Electric power substations are critical elements of the power grid, installed with power system components such as transformers, busbars, and circuit breakers arranged to ensure reliable and adequate transmission and distribution of electric power. Measurements from substations, such as from Intelligent Electronic Devices (IEDs), are used as input to Energy Management System (EMS) software applications, including state estimation and optimal power flow for monitoring and control of the electric system. Both “cyber devices” and “physical devices” can be physically and/or electrically connected in the substation. For example, a protection and control unit of a transformer (a physical device) is connected to a user interface (a cyber device), for control purposes, via the substation local area network.
In digital substations, microprocessor-based Intelligent Electronic Devices (IEDs) are used to control power system switching devices such as circuit breakers, reclosers, etc. With the standardization by the International Electrotechnical Commission (IEC) of the IEC 61850 process bus, most modern IEDs now support voltage and current inputs in a digital format, as Sampled Value (SV) streams transmitted as Ethernet packets on the process bus. In implementations according to the IEC61850-9-2 specifications, a merging unit (MU) is the device that samples the analog measurements (voltages and currents) of the primary high voltage power circuit, encodes the measurement values into Ethernet packets, and injects them onto the process bus. The IED receives these SV packets from the process bus, processes them, and uses the SV as the inputs to its various fault detection and protection functions.
More particularly, the IED processes the SV values with an internal Discrete Fourier Transform function to convert the SV streams into phasor values.
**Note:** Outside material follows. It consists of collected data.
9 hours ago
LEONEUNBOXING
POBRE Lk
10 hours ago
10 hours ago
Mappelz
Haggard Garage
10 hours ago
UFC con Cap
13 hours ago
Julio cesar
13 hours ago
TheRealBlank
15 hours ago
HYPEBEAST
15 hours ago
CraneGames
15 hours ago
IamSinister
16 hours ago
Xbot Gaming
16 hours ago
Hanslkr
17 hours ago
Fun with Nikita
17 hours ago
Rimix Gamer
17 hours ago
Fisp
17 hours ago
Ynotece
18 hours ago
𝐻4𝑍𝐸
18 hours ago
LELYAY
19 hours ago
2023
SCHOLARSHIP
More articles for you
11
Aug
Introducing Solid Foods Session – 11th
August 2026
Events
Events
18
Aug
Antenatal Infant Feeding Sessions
The phasors are time-synchronized within an electrical power substation and can be published on the station bus, through Manufacturing Message Specification (MMS) reporting or according to the IEEE Standard for Synchrophasor Measurements for Power Systems (IEEE C37.1118-2011), for example. Phasor information can also be made available on the station bus through GOOSE (Generic Object Oriented Substation Events) messaging.
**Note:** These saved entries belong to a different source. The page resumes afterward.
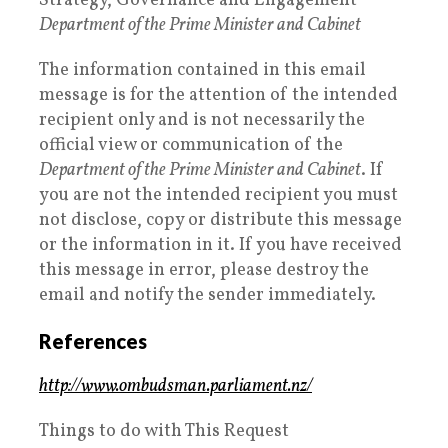
Strategy, Governance and Engagement
Department of the Prime Minister and Cabinet
The information contained in this email
message is for the attention of the intended
recipient only and is not necessarily the
official view or communication of the
Department of the Prime Minister and Cabinet
. If
you are not the intended recipient you must
not disclose, copy or distribute this message
or the information in it. If you have received
this message in error, please destroy the
email and notify the sender immediately.
References
http://www.ombudsman.parliament.nz/
Things to do with This Request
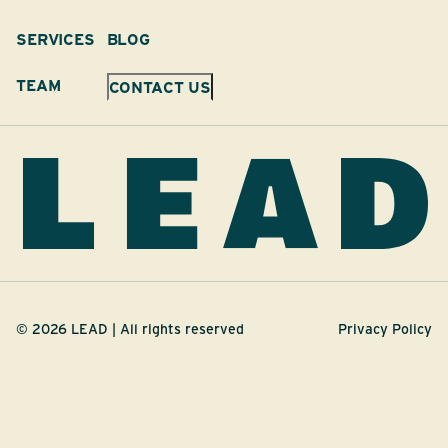
SERVICES
BLOG
TEAM
CONTACT US
©
2026
LEAD | All rights reserved
Privacy Policy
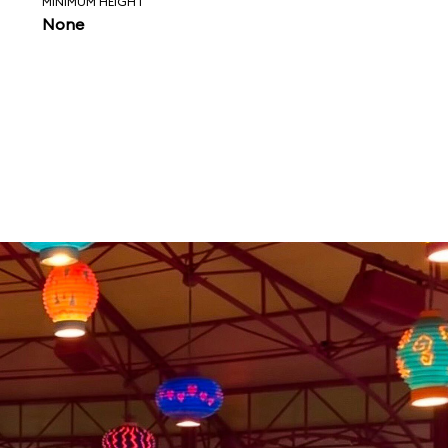
MINIMUM HEIGHT
None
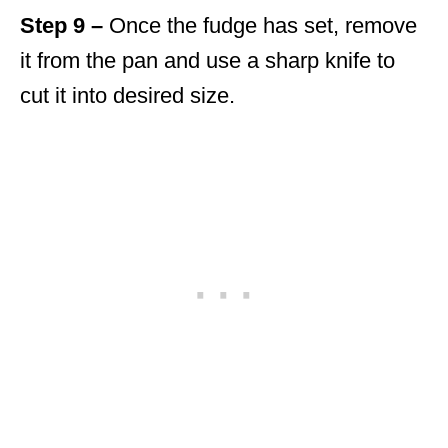
Step 9 –
Once the fudge has set, remove
it from the pan and use a sharp knife to
cut it into desired size.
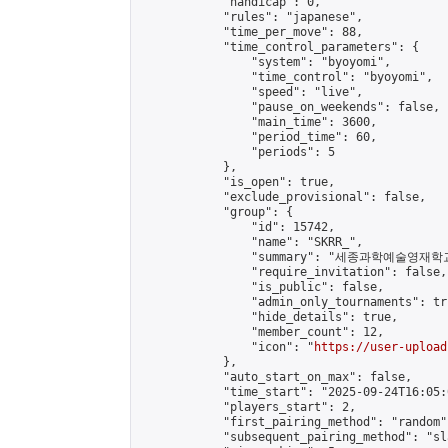
            "handicap": 0,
The IED thus operates on the basis of measured signals (e.g., voltages and currents, etc.) from attached sensors, signals from other IEDs indicating the state of their controlled elements, and signals from a supervisory system. The IED can also generate signals to act on its switching elements, to communicate its state to other IEDs or to inform the supervisory system. These signals are either hardwired or transmitted as network messages, for instance according to IEC 61850.
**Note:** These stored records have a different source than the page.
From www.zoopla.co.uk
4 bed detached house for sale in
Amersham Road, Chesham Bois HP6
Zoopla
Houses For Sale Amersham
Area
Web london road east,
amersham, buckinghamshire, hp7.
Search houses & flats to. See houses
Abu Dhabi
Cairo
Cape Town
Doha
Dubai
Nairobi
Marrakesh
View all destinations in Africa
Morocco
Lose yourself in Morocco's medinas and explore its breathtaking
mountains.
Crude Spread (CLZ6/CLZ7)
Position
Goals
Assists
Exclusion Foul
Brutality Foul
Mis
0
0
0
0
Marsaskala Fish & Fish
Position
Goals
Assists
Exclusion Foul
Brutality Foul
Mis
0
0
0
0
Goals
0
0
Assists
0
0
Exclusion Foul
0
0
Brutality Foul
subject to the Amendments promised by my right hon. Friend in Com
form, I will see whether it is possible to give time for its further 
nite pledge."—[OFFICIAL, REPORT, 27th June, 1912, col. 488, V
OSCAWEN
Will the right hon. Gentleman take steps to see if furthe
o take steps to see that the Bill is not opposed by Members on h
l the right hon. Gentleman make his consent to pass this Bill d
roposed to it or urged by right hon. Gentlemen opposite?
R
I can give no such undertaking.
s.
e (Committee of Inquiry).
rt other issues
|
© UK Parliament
One key function of the IED is to detect that a fault happens on the primary circuit and to issue a “trip” command to activate a switching device and thus disconnect the faulty parts of the circuit. During this process, the analog inputs to the MUs and the resulting digitized SV packets are critical to the proper operation decision of the IEDs. Compared to earlier protection systems that relied on hardwired analog inputs, the use of digitized sample value streams and Ethernet technology opens the doors to cyber-attacks on the digitized sample value data. An attacker, once gaining access to the process bus or to a merging unit, can modify the SV packets received by the corresponding IED, and thus can manipulate the protection system and, potentially, cause serious consequences to the power grid. For example, a false trip on normally healthy circuits could cause the system to weaken in such a way that might lead to localized or regional grid collapse.
In addition to its primary protection function, an IED can include a control function for direct operation, whereby the IED executes commands from the operator, in particular to open and close assigned switching elements. An operator can initiate a control command from the Control Center (CC), the Station Human-Machine Interface (HMI), or the Local HMI on the front of the IED. Alternatively, the command can also be executed by directly manipulating a protection device control data object in the IEC 61850 hierarchy, by gaining access to the station bus.
Remote access to substation networks is a common way for control and maintenance of substation facilities. However, there is a potential cyber-security issue in remote access operation. An unauthorized direct control attack to important substations may be used to open multiple circuit breakers, for example, which could trigger multiple, cascaded sequences of events, leading to a blackout. As a result, it is crucial to enhance the cyber security of substations and analyze cyber security and physical security as one integrated structure, to enhance the resilience of power grids.
An appropriate mitigation strategy for dealing with attacks on substations is vital. Mitigation techniques can be applied on the cyber side of the system (i.e., in the Information and Communication Technology components of the electric power system), as well as to the physical system components. A key to cyber mitigation is to find anomalous activities or malicious behaviors, and disconnect or stop the intrusion. However, pure cyber mitigation still has vulnerabilities, since it can be compromised by well-trained intruders or may have unacceptable intrusion-detection performance. Unacceptable performance may include, for example, either an excessive false-positive ratio or an excessive false-negative ratio, where the false-positive ratio is defined as the number of misclassified normal activities divided by the total number of normal activities and the-false negative ratio is defined as the number of undetected abnormal activities divided by the total number of abnormal activities.
Accordingly, improved techniques and devices are needed for securing substations against malicious control operations.